Children with externalizing psychopathology exhibited disruptions in fear conditioning that resembled those among maltreated children. This is consistent with previous work documenting poor differential fear conditioning among youths with conduct disorder (Fairchild et al, 2008), difficulty discriminating threatening vs safe social situations among children with externalizing problems and among children with a history of violence exposure (Dodge et al, 1995), and a generalized pattern of blunted sympathetic nervous system reactivity in children with externalizing disorders (Beauchaine et al, 2001; Crowell et al, 2006). Our findings suggest that blunted SCR to threat cues during early fear conditioning is one potential mechanism linking maltreatment with externalizing psychopathology in children.

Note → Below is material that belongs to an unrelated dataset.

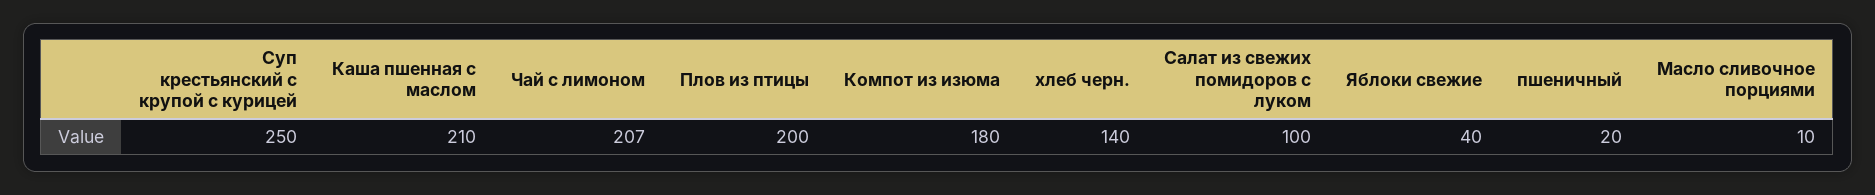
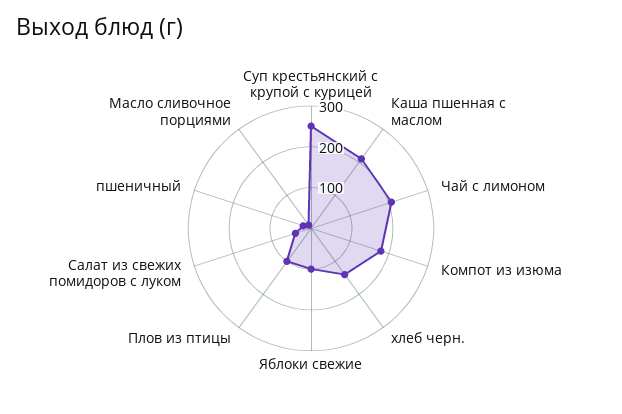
Плов из птицы: 200 -> 100
Салат из свежих помидоров с луком: 100 -> 40
Яблоки свежие: 40 -> 100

We provide novel evidence for disruptions in fear conditioning among maltreated children. However, several limitations are worth noting. First, our conditioning paradigm did not include an extinction recall phase. Second, we did not assess contingency awareness. However, it is unlikely that group differences in contingency awareness accounted for our findings, because children reported greater fear to the CS+ than CS− after conditioning and extinction, regardless of maltreatment, suggesting good contingency awareness. Third, the US (ie, a loud noise) was associated with rapid habituation to the CS+, even during the conditioning period, which may have reduced our ability to observe group differences during extinction learning. More potent US (eg, shock) raise ethical and logistical challenges in studies of children. Fourth, we did not assess some potential confounders, such as parent psychopathology, temperament, and pubertal status. Fifth, the associations of neural structure with fear conditioning were modest in magnitude and would not have survived for multiple comparisons, highlighting the importance of replication. Finally, psychopathology was evaluated using questionnaires rather than a clinical interview and anxiety and depression were assessed using child-report only. Replication of our findings in children with externalizing disorders is an important next step.
Child maltreatment is associated with blunted responses to threat cues and poor discrimination between threat and safety cues during fear conditioning in children. Poor threat–safety discrimination might reflect either enhanced fear generalization or a more global deficit in associative learning among maltreated children. Disruptions in fear conditioning might represent a mechanism underlying the development of maltreatment-related externalizing psychopathology in children.
FUNDING AND DISCLOSURE
This research was supported by a NARSAD Young Investigator Award from the Brain and Behavior Foundation to McLaughlin and grants from the National Institute of Mental Health (K01-MH092526 and R01-MH103291 to KA McLaughlin and K01-MH092555 to MA Sheridan), the National Institute of Child Health and Human Development (U54 HD083091 to the University of Washington’s Center on Human Development and Disability), and the Bezos Family Foundation to KA McLaughlin and MA Sheridan. These funders provided support for data collection and analysis. In addition, this research was supported in part by the Intramural Research Program of the National Institutes of Health. Drs. McLaughlin, Sheridan, and Pine have received compensation for activities related to teaching, editing, and clinical care that pose no conflicts of interest. The authors declare no conflict of interest.